◆ TEXTE DU DOCUMENT:
------

Dossier : Manga, pourquoi et comment inviter un mangaka ? (3/3)

Dossier : Manga, pourquoi et comment inviter un mangaka ? (3/3) Aujourd'hui les mangakas sont de véritables stars dont la venue peut déchaîner les foules. S'il est indéniable que tout éditeur souhaite faire venir des mangakas en France, comment choisir qui inviter ? Comment organiser la venue d'un auteur ou d'un duo créatifs ? Quelles contraintes ? Et pourquoi ? Linternaute.com répond à vos questions.

Enfin, après des mois de tractation le saint graal est arrivé : l'auteur a accepté l'invitation à venir en France. Yatta s'exclament certains, mais ceux qui savent que le plus dur du travail reste à venir esquissent juste un sourire...

Dans cette troisième - et dernière - partie de ce dossier, interviennent Satoko Inaba directrice éditoriale des éditions Glénat Manga, Perrine Baschieri directrice marketing des éditions Glénat Manga, Clarisse Langlet responsable événementiel aux éditions Pika, Stéphane Duval directeur des éditions du Lézard Noir, Bruno Pham directeur éditorial des éditions Akata, Ahmed Agne directeur des éditions Ki-oon et Stéphanie Nunez directrice de la communication aux éditions Kana.

Annoncer la venue de l'auteur

La venue d'un auteur étant avant tout une occasion de communiquer sur une série, de booster sa notoriété, il convient donc d'en préparer subtilement l'annonce. Après des mois de négociations, la venue d'un auteur est un soulagement. Mais le travail ne fait que commencer. "On est tout d'abord euphorique, mais très vite la panique arrive, car la charge de travail associée à sa venue devient tout à coup concrète", analyse Satoko Inaba.

© Glénat

Le moindre visuel, wording d'annonce doit être validé par les ayants droit. Quand l'invitation est associée à un festival ou un salon, il faut de surcroît s'aligner avec l'agenda de ce dernier. Chaque phrase est travaillée une bonne dizaine de fois avant de trouver l'accroche la plus percutante. Même l'heure de l'annonce n'est pas laissée au hasard.

Le casse-tête des dédicaces

Si le mangaka accepte de réaliser des dédicaces se pose en premier lieu la question de la quantité et du type de dédicace. Si dans l'Hexagone les lectrices et lecteurs sont habitués aux dédicaces dessinées, au Japon la norme est la signature. Il faut expliquer cette différence culturelle aux éditeurs et mangaka japonais. "On essaye de demander une illustration inédite que l'on imprime sur ex-libris. Si cela est possible avec le planning du mangaka bien évidemment", explique Bruno Pham.

Le nombre et la durée des créneaux de dédicace ayant été négociés en amont lors de l'établissement du planning, il reste à convertir ces derniers en nombre de dédicaces. L'éditeur demande au représentant de l'ayant droit, le type de dédicace souhaité : signature, dessin ou mix des deux. Et ensuite, le temps moyen pour chaque acte, estimé par le mangaka. Un mangaka réalise dans un temps imparti plus de signatures que de dessins.

------

◆ FICHES EXTRAITES:
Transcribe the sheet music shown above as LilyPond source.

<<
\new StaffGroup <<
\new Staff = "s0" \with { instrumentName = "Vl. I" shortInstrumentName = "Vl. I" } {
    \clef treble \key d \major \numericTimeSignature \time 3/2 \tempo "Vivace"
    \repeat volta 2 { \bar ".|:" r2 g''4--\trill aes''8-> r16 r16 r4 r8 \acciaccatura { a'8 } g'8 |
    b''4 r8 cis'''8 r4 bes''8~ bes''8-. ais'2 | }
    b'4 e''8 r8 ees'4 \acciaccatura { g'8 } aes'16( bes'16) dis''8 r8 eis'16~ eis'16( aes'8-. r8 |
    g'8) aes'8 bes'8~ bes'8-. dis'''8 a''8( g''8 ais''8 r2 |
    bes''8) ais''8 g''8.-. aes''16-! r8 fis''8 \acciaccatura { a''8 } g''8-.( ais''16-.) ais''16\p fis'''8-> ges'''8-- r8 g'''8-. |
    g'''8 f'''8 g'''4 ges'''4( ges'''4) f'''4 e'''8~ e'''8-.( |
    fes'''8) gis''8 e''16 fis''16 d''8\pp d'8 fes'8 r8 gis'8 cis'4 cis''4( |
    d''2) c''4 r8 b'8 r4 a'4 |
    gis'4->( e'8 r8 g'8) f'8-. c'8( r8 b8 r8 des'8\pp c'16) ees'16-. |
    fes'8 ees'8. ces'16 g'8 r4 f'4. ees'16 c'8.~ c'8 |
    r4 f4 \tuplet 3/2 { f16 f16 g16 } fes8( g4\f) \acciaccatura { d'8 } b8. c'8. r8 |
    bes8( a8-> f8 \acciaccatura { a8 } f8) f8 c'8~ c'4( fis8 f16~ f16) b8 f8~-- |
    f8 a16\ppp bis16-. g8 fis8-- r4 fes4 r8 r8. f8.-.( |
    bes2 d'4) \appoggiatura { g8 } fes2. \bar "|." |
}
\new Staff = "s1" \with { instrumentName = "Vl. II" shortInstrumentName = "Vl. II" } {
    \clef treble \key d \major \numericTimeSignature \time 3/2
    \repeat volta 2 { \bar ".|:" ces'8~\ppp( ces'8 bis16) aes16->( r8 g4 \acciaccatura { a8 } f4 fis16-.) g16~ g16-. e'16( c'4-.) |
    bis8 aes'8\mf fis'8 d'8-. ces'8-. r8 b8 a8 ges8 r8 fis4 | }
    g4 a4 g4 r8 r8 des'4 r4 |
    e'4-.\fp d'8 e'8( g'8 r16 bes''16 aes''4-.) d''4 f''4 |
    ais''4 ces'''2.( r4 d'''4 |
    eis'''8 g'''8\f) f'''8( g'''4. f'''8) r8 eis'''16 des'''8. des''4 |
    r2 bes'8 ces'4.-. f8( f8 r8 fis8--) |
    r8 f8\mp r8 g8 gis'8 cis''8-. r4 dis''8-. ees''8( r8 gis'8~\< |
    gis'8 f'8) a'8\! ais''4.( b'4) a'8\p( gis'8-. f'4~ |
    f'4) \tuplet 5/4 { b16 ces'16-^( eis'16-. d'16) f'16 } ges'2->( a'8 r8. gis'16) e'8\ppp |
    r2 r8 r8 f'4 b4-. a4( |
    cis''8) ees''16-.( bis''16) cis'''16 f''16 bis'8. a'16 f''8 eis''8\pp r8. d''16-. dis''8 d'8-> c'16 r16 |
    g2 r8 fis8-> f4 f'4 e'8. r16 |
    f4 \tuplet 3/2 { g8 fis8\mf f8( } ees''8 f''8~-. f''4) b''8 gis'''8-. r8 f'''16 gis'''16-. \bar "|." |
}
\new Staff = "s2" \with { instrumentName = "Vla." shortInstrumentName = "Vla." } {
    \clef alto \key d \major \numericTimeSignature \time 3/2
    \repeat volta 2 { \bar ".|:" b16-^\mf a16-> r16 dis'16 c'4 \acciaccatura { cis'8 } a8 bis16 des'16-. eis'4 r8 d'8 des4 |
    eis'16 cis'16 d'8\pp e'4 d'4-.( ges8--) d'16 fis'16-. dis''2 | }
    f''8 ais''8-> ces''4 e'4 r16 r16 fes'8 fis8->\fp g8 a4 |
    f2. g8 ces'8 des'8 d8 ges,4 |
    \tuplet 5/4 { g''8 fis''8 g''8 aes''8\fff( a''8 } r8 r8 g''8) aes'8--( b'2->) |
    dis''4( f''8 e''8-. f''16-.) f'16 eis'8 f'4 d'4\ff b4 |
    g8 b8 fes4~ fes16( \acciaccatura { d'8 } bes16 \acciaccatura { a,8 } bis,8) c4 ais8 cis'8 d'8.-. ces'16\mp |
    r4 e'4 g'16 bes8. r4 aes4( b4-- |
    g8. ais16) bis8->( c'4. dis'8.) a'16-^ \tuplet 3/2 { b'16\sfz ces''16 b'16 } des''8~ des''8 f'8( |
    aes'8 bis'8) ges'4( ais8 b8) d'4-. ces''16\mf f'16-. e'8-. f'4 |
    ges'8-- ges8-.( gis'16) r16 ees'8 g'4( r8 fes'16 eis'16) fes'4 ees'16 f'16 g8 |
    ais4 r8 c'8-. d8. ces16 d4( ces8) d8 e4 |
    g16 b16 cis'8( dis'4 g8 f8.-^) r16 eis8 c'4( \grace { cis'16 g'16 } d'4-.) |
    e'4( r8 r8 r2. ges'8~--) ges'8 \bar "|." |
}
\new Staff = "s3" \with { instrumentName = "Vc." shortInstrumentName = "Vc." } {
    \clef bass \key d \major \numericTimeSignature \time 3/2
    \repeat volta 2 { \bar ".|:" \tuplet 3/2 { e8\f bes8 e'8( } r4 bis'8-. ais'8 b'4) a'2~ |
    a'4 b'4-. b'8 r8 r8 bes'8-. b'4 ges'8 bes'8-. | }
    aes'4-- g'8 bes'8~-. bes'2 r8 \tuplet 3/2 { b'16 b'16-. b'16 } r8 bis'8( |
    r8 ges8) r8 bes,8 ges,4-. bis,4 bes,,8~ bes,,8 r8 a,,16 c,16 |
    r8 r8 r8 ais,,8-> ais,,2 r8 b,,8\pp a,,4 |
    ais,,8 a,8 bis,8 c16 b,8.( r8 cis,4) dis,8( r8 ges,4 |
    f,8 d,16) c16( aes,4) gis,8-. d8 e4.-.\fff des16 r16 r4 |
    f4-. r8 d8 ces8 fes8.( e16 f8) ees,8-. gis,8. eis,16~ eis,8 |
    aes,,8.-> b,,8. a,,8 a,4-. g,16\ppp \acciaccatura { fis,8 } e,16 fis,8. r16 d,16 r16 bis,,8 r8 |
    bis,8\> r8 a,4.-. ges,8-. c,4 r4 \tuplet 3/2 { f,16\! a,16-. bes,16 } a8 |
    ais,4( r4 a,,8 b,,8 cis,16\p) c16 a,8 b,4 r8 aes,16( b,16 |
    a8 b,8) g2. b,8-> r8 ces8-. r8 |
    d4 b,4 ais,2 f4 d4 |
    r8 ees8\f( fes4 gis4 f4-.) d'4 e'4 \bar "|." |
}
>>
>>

------

◆ SÉRIE D'EXERCICES:
A – Recopiez le dossier sur l'invitation des mangakas en commençant par « La venue d'un auteur étant » et en terminant par « laissée au hasard. », et substituez « enthousiaste » à « euphorique ».
B – Prolongez le dossier sur l'invitation des mangakas au-delà de sa dernière phrase.

◆ RÉPONSES RÉDIGÉES:
A –
La venue d'un auteur étant avant tout une occasion de communiquer sur une série, de booster sa notoriété, il convient donc d'en préparer subtilement l'annonce. Après des mois de négociations, la venue d'un auteur est un soulagement. Mais le travail ne fait que commencer. "On est tout d'abord enthousiaste, mais très vite la panique arrive, car la charge de travail associée à sa venue devient tout à coup concrète", analyse Satoko Inaba.

© Glénat

Le moindre visuel, wording d'annonce doit être validé par les ayants droit. Quand l'invitation est associée à un festival ou un salon, il faut de surcroît s'aligner avec l'agenda de ce dernier. Chaque phrase est travaillée une bonne dizaine de fois avant de trouver l'accroche la plus percutante. Même l'heure de l'annonce n'est pas laissée au hasard.

B –
Certains mangakas arrivent avec leur tampon traditionnel, qui donne un cachet supplémentaire à la signature. "Natsumi Aida avait elle-même taillé un tampon avec un véritable dessin. Un travail d'orfèvre", se remémore Bruno Pham.

Les séances de dédicaces durent en général de 1h à 1h30 pour ne pas exténuer l'auteur. Le nombre de dédicaces est de facto limité. Chaque interaction entre le mangaka et ses fans est chronométrée, en moyenne de 3 à 5 minutes, afin d'assurer un maximum de rencontres.

Une fois qu'un choix sur le format des dédicaces a été arrêté, il reste à choisir le lieu. Dans le cadre d'une invitation conjointe à un festival, celles-ci s'y déroulent parfois dans un espace tenu secret, comme pour Hajime Isayama. Si l'invitation est hors festival, la question du lieu s'avère cruciale : "Dès que nous avons communiqué sur la venue d'un mangaka, nous recevons des sollicitations de librairies, soit en direct, soit via notre distributeur ou nos représentants auprès des libraires. On aura tendance à privilégier les librairies avec qui l'on travaille le plus", explique Clarisse Langlet.

Pour Bruno Pham, "la dédicace c'est avant tout un moment d'échange entre les autrices et leurs lecteurs. Comme c'est impressionnant de voir un auteur, j'ai quelques questions qui permettent de mettre le lecteur à l'aise et de briser la glace. Par exemple, je demande souvent quel est le personnage préféré ou bien une scène qui vous a marqué. "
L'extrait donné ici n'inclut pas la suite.